Although there’s still a popular belief that alcohol is a good way to forget your problems, it’s time to put this myth to rest. Drinking to forget is a terrible and useless idea. On top of being very harmful to your body, it’s very ineffective. This psychoactive drug doesn’t help you forget bad experiences, it does the complete opposite. According to new scientific discoveries, alcohol helps consolidate events into your memory. The things you’ve experienced cannot be changed. 

Alcohol is a chemical substance which has effects on the body that vary as time passes. It has an effect on many neurotransmitter systems and brain structures, overriding the central nervous system. It causes serious health problems in the short, medium, and long-term. How exactly does alcohol affect us?

Why are we so vulnerable to alcohol?

Ethyl alcohol (ethanol) is a drug which enters the bloodstream quickly. In addition, cell membranes have a very high permeability to it, which means that these molecules pass through them very easily. Once it’s in the bloodstream, alcohol can spread easily through every tissue in the body.

Alcohol takes between 30 and 90 minutes to reach the bloodstream after being ingested. This drug accelerates the transformation of glycogen into glucose, which is eliminated quicker. As a result, blood sugar levels decrease which makes you feel weak and exhausted.

An alcoholic woman passed out.

Biphasic effects of alcohol

When you drink an alcoholic beverage, the effects don’t manifest immediately. This is because it affects us in a biphasic way. That is, in 2 phases which generate completely contrary symptoms.

At first, you experience relaxation, joy, euphoria and lose your inhibitions. Later, as time goes by, depending on the amount and when you had the drink, other effects may appear. For example, blurred vision, dizziness, and coordination problems. Why does this occur?

How does alcohol affect the brain?

Alcohol is as a powerful depressant of the central nervous system. This means that it slows down the activity of the brain and spinal cord. It acts upon the reticular formation, the cerebral cortex, and the cerebellum, among countless other systems. It’s believed to affect the brain in 3 stages:

  • At first, it affects the most primitive and anterior cerebral region – the forebrain. This impairs both motor coordination and the decision-making process.
  • Next, it attacks the mid brain. This means you lose the ability to control your emotions and have a greater chance of losing consciousness.
  • Finally, it hits the brain stem, affecting the heart rate, body temperature, appetite, and consciousness. At this stage, the body may enter a comatose state.

As you can see, excessive consumption causes loss of consciousness. And if the consumption is extremely high, even death by ethyl poisoning or cardiac arrest are possible.

Its mistaken conception as an antidepressant

Many people turn to alcohol when they’re feeling depressed. They think its consumption will help halt feelings of deep sadness. Since it acts as a brain inhibitor, it allows people to stop being aware of their own mood. They enter a state in which they feel no pain, no grief, and no anger. This makes alcohol an attractive drug, especially for people who are emotionally vulnerable.

Recently, a study was published in the journal Translational Psychiatry. It stated that excessive alcohol intake not only doesn’t help erase memories, but it aids memory retention. That is, drinking alcohol moderately is not good for the body. So if science proves that it doesn’t work like some people think it does, then drinking is even less worthwhile.

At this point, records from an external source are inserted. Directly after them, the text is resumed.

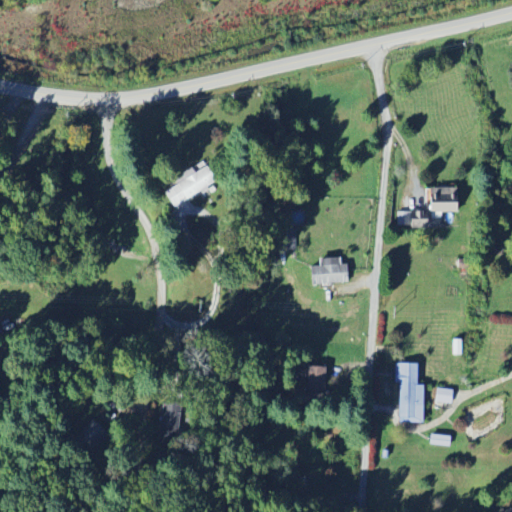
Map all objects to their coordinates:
road: (257, 71)
road: (23, 134)
building: (184, 185)
building: (424, 206)
road: (375, 278)
road: (158, 301)
building: (406, 393)
building: (441, 396)
road: (75, 496)
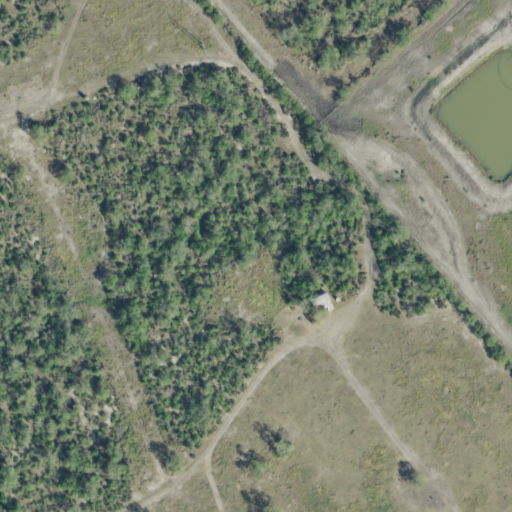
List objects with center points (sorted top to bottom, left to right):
power tower: (199, 44)
building: (318, 302)
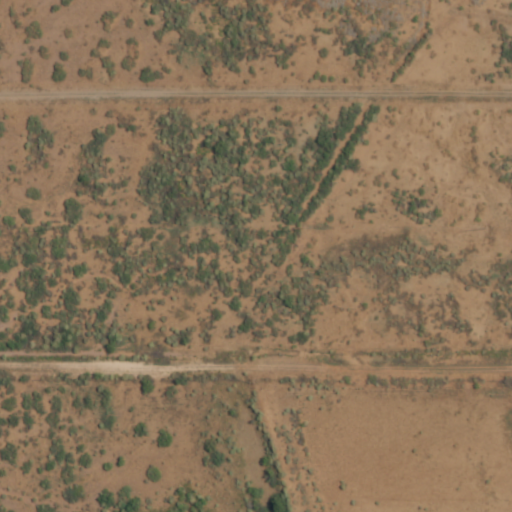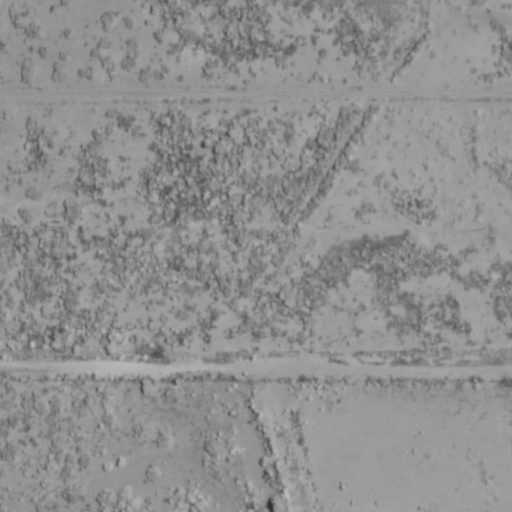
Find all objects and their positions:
road: (256, 67)
road: (102, 370)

Alcohol consumption is not the solution! It won’t help you solve your problems or end your conflicts. Nor will it give you the strength or courage to take control of your life. Quite the opposite. Taking refuge in alcohol will only prolong the suffering. And not only yours, but the suffering of everyone around you.

An upset man is smoking.

Long-term consequences

The long-term effects of alcohol consumption are truly catastrophic. Regular drinking can cause damage to every organ in the body.

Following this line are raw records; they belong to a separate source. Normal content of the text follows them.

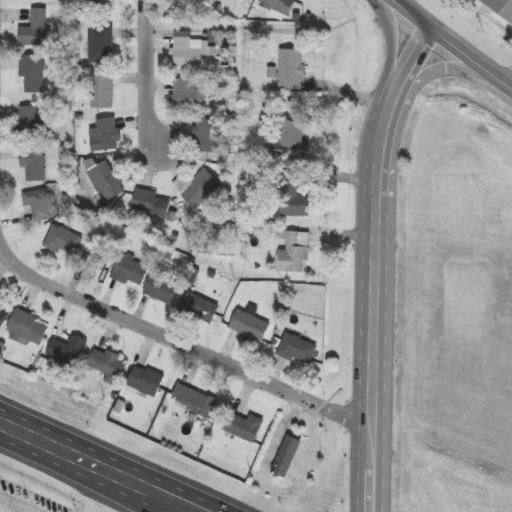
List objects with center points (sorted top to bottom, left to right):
parking lot: (458, 1)
building: (103, 3)
building: (103, 3)
building: (278, 6)
building: (279, 6)
building: (500, 8)
building: (500, 8)
building: (35, 30)
building: (35, 30)
building: (102, 44)
building: (102, 44)
road: (452, 45)
building: (190, 52)
building: (191, 52)
road: (389, 63)
building: (291, 70)
building: (292, 70)
road: (151, 71)
building: (32, 75)
building: (33, 75)
road: (416, 87)
building: (102, 91)
building: (102, 91)
building: (188, 95)
building: (189, 95)
building: (33, 124)
building: (34, 124)
building: (106, 136)
building: (106, 136)
building: (206, 137)
building: (207, 137)
building: (291, 142)
building: (292, 142)
building: (34, 165)
building: (34, 165)
building: (106, 182)
building: (107, 183)
building: (204, 188)
building: (205, 189)
building: (294, 202)
building: (294, 203)
building: (151, 204)
building: (152, 204)
building: (38, 206)
building: (38, 206)
building: (64, 242)
building: (64, 242)
building: (294, 253)
building: (294, 254)
building: (100, 260)
building: (100, 260)
road: (374, 264)
building: (131, 271)
building: (131, 271)
building: (162, 289)
building: (162, 289)
building: (199, 309)
building: (199, 310)
building: (2, 316)
building: (2, 317)
building: (249, 328)
building: (249, 328)
building: (28, 329)
building: (28, 329)
road: (179, 339)
building: (297, 351)
building: (297, 351)
building: (68, 352)
building: (68, 352)
building: (108, 366)
building: (109, 367)
building: (146, 381)
building: (146, 382)
building: (194, 402)
building: (194, 402)
building: (243, 428)
building: (243, 428)
building: (287, 455)
road: (97, 466)
road: (280, 490)
road: (107, 493)
road: (367, 496)
road: (378, 496)
road: (16, 505)
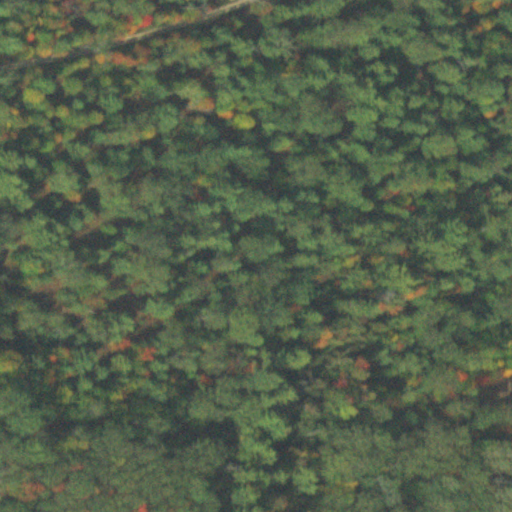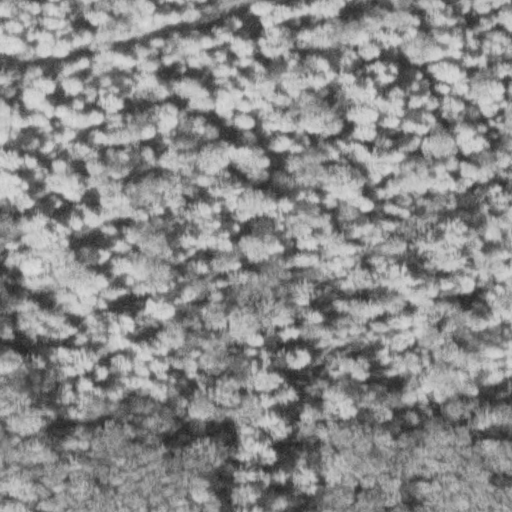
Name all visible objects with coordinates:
road: (126, 34)
road: (455, 127)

  • It causes lesions in the frontal lobe of the brain and even a decrease in the brain’s size and volume.
  • Alcohol favors the non-absorption of thiamine (vitamin B1), which participates in cerebral oxygenation and the metabolism of glucose. These conditions can lead to what is known as Wernike’s syndrome, encephalopathy and, ultimately, to Korsakoff’s syndrome.
  • In addition to this serious brain damage, it also affects the peripheral nerves, leading to irreversible consequences.
  • Alcohol interferes with the processing of new information and also affects one’s visual-spatial functioning.
  • It’s common for drinking too much to cause severe sleep disorders.
  • It reduces sexual desire or causes infertility and erectile dysfunction.
  • It leads to dangerous levels of dehydration and prevents the body from producing white and red blood cells. This causes anemia and memory alterations of varying durations.
  • Alcohol increases blood pressure. In turn, high blood pressure can cause serious damage to the heart muscle, weakening it. Thus, it loses the ability to adequately pump blood to every part of the body.
  • Ethanol irritates the organs and causes numerous diseases, such as hepatitis or cirrhosis. In addition, it’s so toxic that it can cause cancer of the stomach, larynx, esophagus, or pancreas.